* _DOCUMENT PASSAGE_:
--------------------------------

Peter Obi, former governor of Anambra State and former presidential candidate, added, “We must never become a nation where due process is replaced with mob anger. A just society is one where every individual, guilty or innocent, is treated according to the law.”

The Nigerian Bar Association (NBA) also intervened, issuing a stern statement condemning the rise of mob justice across the country.
“The Nigerian Constitution presumes every accused person innocent until proven otherwise,” the statement read. “No person or group has the right to act as judge, jury, and executioner.”

Governor Abba Yusuf of Kano State, where most of the slain hunters hailed from, expressed outrage and called the incident a betrayal of the country’s collective humanity, demanding a thorough investigation and the arrest of perpetrators.
Rivers State Governor Siminalayi Fubara described the incident as a “gruesome murder of innocent citizens” and emphasised the need for community awareness and responsible security engagement.

The Christian Association of Nigeria (CAN) also joined the national chorus of condemnation. In a statement signed by its President, Archbishop Daniel Okoh, CAN described the killings as “a sad reminder of the breakdown of law and order and the growing tendency among citizens to take the law into their own hands.”

--------------------------------

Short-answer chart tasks
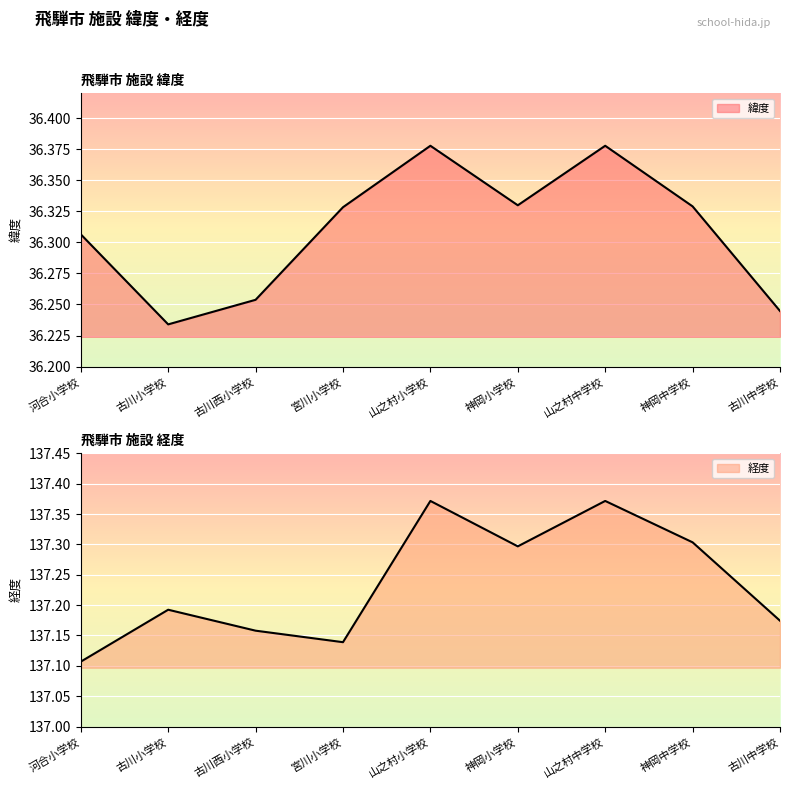

True or false: 緯度 and 経度 intersect in this chart.

False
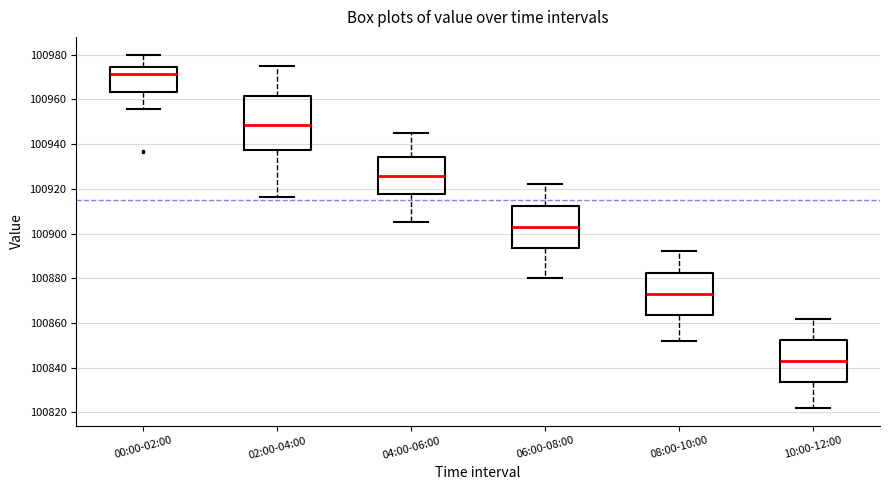

Comparing the boxes themselves (not the whiskers), which one is the tallest?

02:00-04:00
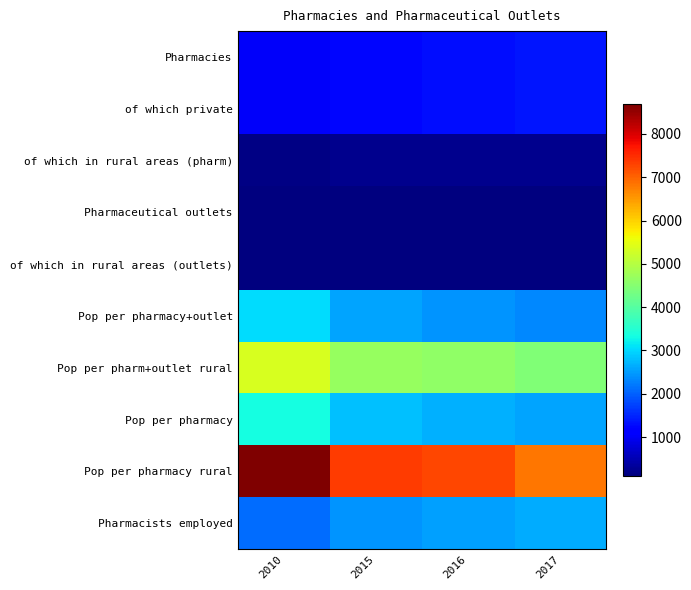

Rank the series by their maximum value, from highest to lowest.

Pop per pharmacy rural, Pop per pharm+outlet rural, Pop per pharmacy, Pop per pharmacy+outlet, Pharmacists employed, Pharmacies, of which private, of which in rural areas (pharm), Pharmaceutical outlets, of which in rural areas (outlets)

--------------------------------

* _WORK ITEM 1_: Copy the part of the article on reactions to the mob killings that begins at the words "Governor Abba Yusuf" and stops after "responsible security engagement.".
* _WORK ITEM 2_: Write what comes next in the article on reactions to the mob killings, picking up after its last sentence.

* _REPLY 1_:
Governor Abba Yusuf of Kano State, where most of the slain hunters hailed from, expressed outrage and called the incident a betrayal of the country’s collective humanity, demanding a thorough investigation and the arrest of perpetrators.
Rivers State Governor Siminalayi Fubara described the incident as a “gruesome murder of innocent citizens” and emphasised the need for community awareness and responsible security engagement.

* _REPLY 2_:
The Christian body called on security agencies to bring the perpetrators to justice and rebuild public trust.
“We sue for justice and peace and urge communities to seek lawful redress rather than vengeance. Mob action, no matter the provocation, cannot be justified in any civilised society,” the statement read.

In contrast, between the 2nd and 3rd of April 2025, barely a week after the Edo incident, a fresh massacre took place in Plateau State. This time, in the Bokkos and Mangu Local Government Areas, over 60 villagers were brutally killed in coordinated night-time attacks by armed men, reportedly wearing military camouflage.
According to residents and community leaders, the assailants moved from one village to another, slaughtering men, women, and children indiscriminately. Homes were set ablaze, food barns looted, and entire communities uprooted. Though the exact number of casualties is still being counted, early estimates suggest that more than 60 lives were lost and over 1,500 people displaced.

Shockingly, the national response to this tragedy was tepid at best. There was no immediate address from the President. The National Assembly did not pass any resolution condemning the killings. Religious and traditional institutions that had been vociferous in their reaction to the Edo lynchings remained largely silent.
The Nigerian Bar Association (NBA), which was so loud about the Edo killings, seemed to have suddenly lost its voice. Thankfully, the Plateau State Governor, Caleb Mutfwang, still has his voice; he has expressed his sorrow and called for reinforcement of security in the region.
Amnesty International Nigeria tweeted about the killings, expressing “deep concern over the ongoing carnage” and demanding urgent Federal intervention.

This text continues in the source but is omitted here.